On ‘Tauvernier Street,’ tales of people finding their way

November 29, 2010|Joseph Peschel

Jay Atkinson’s new collection of short stories, “Tauvernier Street,’’ is full of tales of ordinary small-town New England folks: A few rise above their humble beginnings, but most struggle in, if not the downtroddeddom of Robert Stone characters, then lower-middle-classdom. Some are bakers, cops, or paint-store employees; other are butchers, ex-cons, or weary academicians. Whether they’re alcoholics, addicts, or recently divorced, they struggle to live their lives. They know their plight; they “wonder what the poor people are doing,’’ but even the younger characters know they are the poor people.

Aside from three of them, the stories by Atkinson, who teaches journalism at Boston University, depict small-town neighborhood life in the 1960s and in more recent decades. And you get the feeling, even when you’re not explicitly told so, that many of the characters grew up on Tauvernier or a street very much like it and that there’s really very little chance of truly breaking away.

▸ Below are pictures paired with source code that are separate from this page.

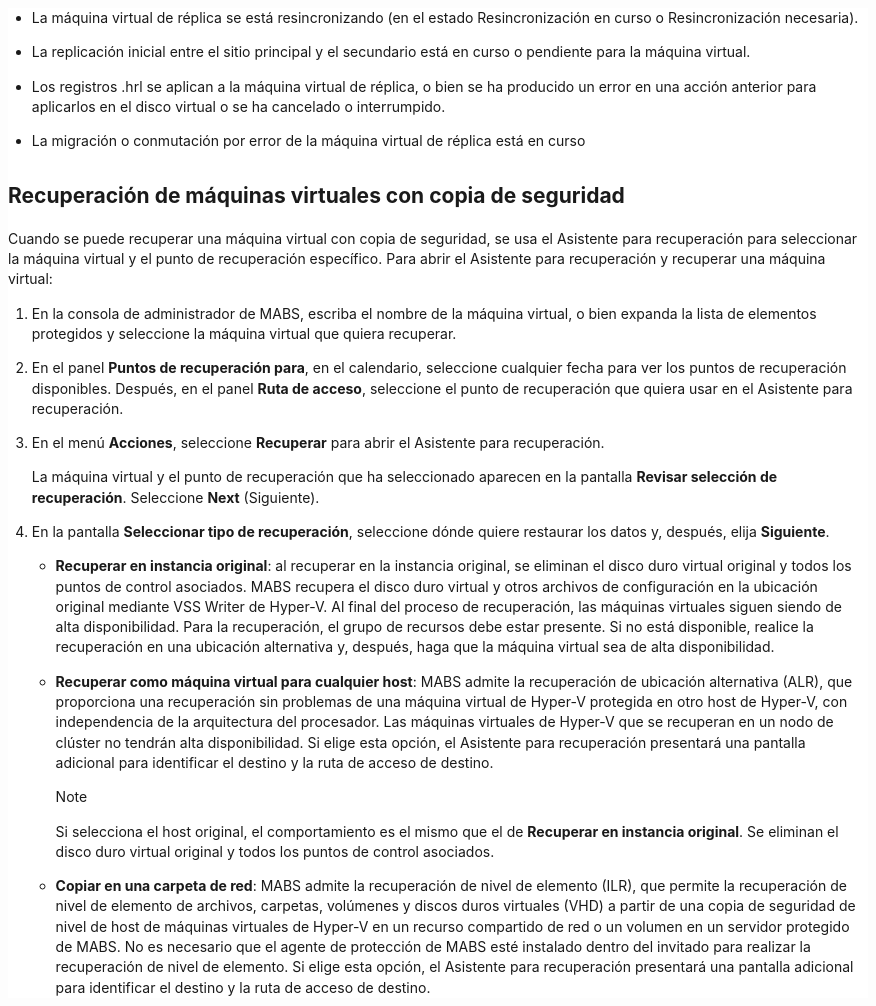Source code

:- La máquina virtual de réplica se está resincronizando (en el estado Resincronización en curso o Resincronización necesaria).

- La replicación inicial entre el sitio principal y el secundario está en curso o pendiente para la máquina virtual.

- Los registros .hrl se aplican a la máquina virtual de réplica, o bien se ha producido un error en una acción anterior para aplicarlos en el disco virtual o se ha cancelado o interrumpido.

- La migración o conmutación por error de la máquina virtual de réplica está en curso

## <a name="recover-backed-up-virtual-machines"></a>Recuperación de máquinas virtuales con copia de seguridad

Cuando se puede recuperar una máquina virtual con copia de seguridad, se usa el Asistente para recuperación para seleccionar la máquina virtual y el punto de recuperación específico. Para abrir el Asistente para recuperación y recuperar una máquina virtual:

1. En la consola de administrador de MABS, escriba el nombre de la máquina virtual, o bien expanda la lista de elementos protegidos y seleccione la máquina virtual que quiera recuperar.

2. En el panel **Puntos de recuperación para**, en el calendario, seleccione cualquier fecha para ver los puntos de recuperación disponibles. Después, en el panel **Ruta de acceso**, seleccione el punto de recuperación que quiera usar en el Asistente para recuperación.

3. En el menú **Acciones**, seleccione **Recuperar** para abrir el Asistente para recuperación.

    La máquina virtual y el punto de recuperación que ha seleccionado aparecen en la pantalla **Revisar selección de recuperación**. Seleccione **Next** (Siguiente).

4. En la pantalla **Seleccionar tipo de recuperación**, seleccione dónde quiere restaurar los datos y, después, elija **Siguiente**.

    - **Recuperar en instancia original**: al recuperar en la instancia original, se eliminan el disco duro virtual original y todos los puntos de control asociados. MABS recupera el disco duro virtual y otros archivos de configuración en la ubicación original mediante VSS Writer de Hyper-V. Al final del proceso de recuperación, las máquinas virtuales siguen siendo de alta disponibilidad.
        Para la recuperación, el grupo de recursos debe estar presente. Si no está disponible, realice la recuperación en una ubicación alternativa y, después, haga que la máquina virtual sea de alta disponibilidad.

    - **Recuperar como máquina virtual para cualquier host**: MABS admite la recuperación de ubicación alternativa (ALR), que proporciona una recuperación sin problemas de una máquina virtual de Hyper-V protegida en otro host de Hyper-V, con independencia de la arquitectura del procesador. Las máquinas virtuales de Hyper-V que se recuperan en un nodo de clúster no tendrán alta disponibilidad. Si elige esta opción, el Asistente para recuperación presentará una pantalla adicional para identificar el destino y la ruta de acceso de destino.
    
        >[!NOTE]
        >Si selecciona el host original, el comportamiento es el mismo que el de **Recuperar en instancia original**. Se eliminan el disco duro virtual original y todos los puntos de control asociados.

    - **Copiar en una carpeta de red**: MABS admite la recuperación de nivel de elemento (ILR), que permite la recuperación de nivel de elemento de archivos, carpetas, volúmenes y discos duros virtuales (VHD) a partir de una copia de seguridad de nivel de host de máquinas virtuales de Hyper-V en un recurso compartido de red o un volumen en un servidor protegido de MABS. No es necesario que el agente de protección de MABS esté instalado dentro del invitado para realizar la recuperación de nivel de elemento. Si elige esta opción, el Asistente para recuperación presentará una pantalla adicional para identificar el destino y la ruta de acceso de destino.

In “The God of This World,’’ Bob Halloran, a “kid from Tauvernier Street’’ has risen up from heaps of the old neighborhood. Now, in post-9/11 America, he owns a development company. His plan to retire at 50 ends after a brief, but everlasting encounter with a Palestinian bomber at the local hardware store and results in a meditation on religion, politics, and fate.

The best stories, though, are nostalgic portrayals of neighborhoods like Tauvernier Street in the mythically simpler days when Yaz patrolled Fenway’s left field.

In the compassionate coming-of-age story “The Tex Cameron Show,’’ the narrator reminisces about his life as a 10-year-old who gets a robust dose of disappointment when he discovers his cowboy hero is not only just an actor, but also “a horse’s ass.’’ The 12-year old in “Two Mississippi’s’’ grows up in an ethnically changing area, where his father struggles to keep his butcher shop going, as “old shops and markets were being boarded up, and the people who were moving into the neighborhood ate mostly rice and beans.’’

Tauvernier’s residents aren’t just kids and their parents. Old Max Talbot’s unloving wife, Eleanor, waits for “the old buzzard’’ to die of cancer as he stares out at the Street.